How to find all ordered pairs of elements in array of integers whose sum lies in a given range of value

Question

Given an array of integers find the number of all ordered pairs of elements in the array whose sum lies in a given range [a,b]

Here is an O(n^2) solution for the same <

Answer 1

The problem of counting the pairs that work can be done in sort time + O(N). This is faster than the solution that Ani gives, which is sort time + O(N log N). The idea goes like this. First you sort. You then run nearly the same single pass algorithm twice. You then can use the results of the two single pass algorithms to calculate the answer.

The first time we run the single pass algorithm, we will create a new array that lists the smallest index that can partner with that index to give a sum greater than a. Example:

a = 6
array = [-20, 1, 3, 4, 8, 11]
output = [6, 4, 2, 2, 1, 1]

So, the number at array index 1 is 1 (0 based indexing). The smallest number it can pair with to get over 6 is the eight, which is at index 4. Hence output[1] = 4. -20 can't pair with anything, so output[0] = 6 (out of bounds). Another example: output[4] = 1, because 8 (index 4) can pair with the 1 (index 1) or any number after it to sum more than 6.

What you need to do now is convince yourself that this is O(N). It is. The code is:

i, j = 0, 5
while i - j <= 0:
  if array[i] + array[j] >= a:
    output[j] = i
    j -= 1
  else:
    output[i] = j + 1
    i += 1

Just think of two pointers starting at the edges and working inwards. It's O(N). You now do the same thing, just with the condition b <= a:

while i-j <= 0:
  if array[i] + array[j] <= b:
    output2[i] = j
    i += 1
  else:
    output2[j] = i-1
    j-=1

In our example, this code gives you (array and b for reference):

b = 9
array = [-20, 1, 3, 4, 8, 11]
output2 = [5, 4, 3, 3, 1, 0]

But now, output and output2 contain all the information we need, because they contain the range of valid indices for pairings. output is the smallest index it can be paired with, output2 is the largest index it can be paired with.
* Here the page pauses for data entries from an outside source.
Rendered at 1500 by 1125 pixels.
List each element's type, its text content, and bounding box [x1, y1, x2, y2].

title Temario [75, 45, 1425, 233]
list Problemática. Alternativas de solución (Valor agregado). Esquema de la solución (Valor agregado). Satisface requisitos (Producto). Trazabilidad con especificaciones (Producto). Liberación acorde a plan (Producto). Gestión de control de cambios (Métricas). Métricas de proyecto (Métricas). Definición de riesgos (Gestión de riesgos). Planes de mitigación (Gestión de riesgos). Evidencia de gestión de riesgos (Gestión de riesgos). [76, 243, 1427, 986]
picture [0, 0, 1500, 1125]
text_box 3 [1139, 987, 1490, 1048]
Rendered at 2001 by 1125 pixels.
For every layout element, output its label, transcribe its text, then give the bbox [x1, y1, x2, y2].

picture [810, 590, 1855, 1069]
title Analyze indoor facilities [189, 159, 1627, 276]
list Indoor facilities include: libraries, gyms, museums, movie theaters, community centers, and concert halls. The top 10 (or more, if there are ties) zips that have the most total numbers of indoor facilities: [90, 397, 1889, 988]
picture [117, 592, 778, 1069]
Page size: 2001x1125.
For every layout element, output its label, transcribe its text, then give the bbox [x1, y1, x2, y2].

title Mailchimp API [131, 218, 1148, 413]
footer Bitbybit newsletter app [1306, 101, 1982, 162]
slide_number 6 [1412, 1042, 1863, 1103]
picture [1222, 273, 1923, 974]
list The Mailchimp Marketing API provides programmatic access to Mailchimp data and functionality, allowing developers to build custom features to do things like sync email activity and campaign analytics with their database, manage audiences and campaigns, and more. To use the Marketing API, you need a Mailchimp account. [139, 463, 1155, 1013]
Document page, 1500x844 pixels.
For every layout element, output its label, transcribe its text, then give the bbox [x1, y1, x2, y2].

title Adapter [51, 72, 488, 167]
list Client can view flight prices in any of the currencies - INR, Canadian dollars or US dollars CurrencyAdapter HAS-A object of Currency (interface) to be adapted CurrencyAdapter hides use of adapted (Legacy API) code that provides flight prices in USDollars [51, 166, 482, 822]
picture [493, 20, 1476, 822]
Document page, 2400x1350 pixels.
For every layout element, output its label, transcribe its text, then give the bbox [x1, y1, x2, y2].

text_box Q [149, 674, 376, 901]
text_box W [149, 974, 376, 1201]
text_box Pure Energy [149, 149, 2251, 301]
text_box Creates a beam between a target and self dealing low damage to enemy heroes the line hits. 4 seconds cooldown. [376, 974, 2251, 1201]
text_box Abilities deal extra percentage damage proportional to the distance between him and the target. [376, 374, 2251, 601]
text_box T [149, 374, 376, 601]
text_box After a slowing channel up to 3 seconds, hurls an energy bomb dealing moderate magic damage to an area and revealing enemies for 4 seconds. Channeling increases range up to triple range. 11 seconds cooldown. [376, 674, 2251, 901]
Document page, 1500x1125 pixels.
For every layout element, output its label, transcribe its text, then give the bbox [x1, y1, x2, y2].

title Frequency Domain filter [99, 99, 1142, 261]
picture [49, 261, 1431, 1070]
The difference + 1 is the number of pairings for that location. So for the first location (corresponding to -20), there are 5 - 6 + 1 = 0 pairings. For 1, there are 4-4 + 1 pairings, with the number at index 4 which is 8. Another subtlety, this algo counts self pairings, so if you don't want it, you have to subtract. E.g. 3 seems to contain 3-2 + 1 = 2 pairings, one at index 2 and one at index 3. Of course, 3 itself is at index 2, so one of those is the self pairing, the other is the pairing with 4. You just need to subtract one whenever the range of indices of output and output2 contain the index itself you're looking at. In code, you can write:

answer = [o2 - o + 1 - (o <= i <= o2) for i, (o, o2) in enumerate(zip(output, output2))]

Which yields:

answer = [0, 1, 1, 1, 1, 0]

Which sums to 4, corresponding to (1,8), (3,4), (4,3), (8, 1)

Anyhow, as you can see, this is sort + O(N), which is optimal.

Edit: asked for full implementation. Provided. For reference, the full code:

def count_ranged_pairs(x, a, b):
    x.sort()

    output = [0] * len(x)
    output2 = [0] * len(x)

    i, j = 0, len(x)-1
    while i - j <= 0:
      if x[i] + x[j] >= a:
        output[j] = i
        j -= 1
      else:
        output[i] = j + 1
        i += 1

    i, j = 0, len(x) - 1
    while i-j <= 0:
      if x[i] + x[j] <= b:
        output2[i] = j
        i += 1
      else:
        output2[j] = i-1
        j -=1

    answer = [o2 - o + 1 - (o <= i <= o2) for i, (o, o2) in enumerate(zip(output, output2))]
    return sum(answer)/2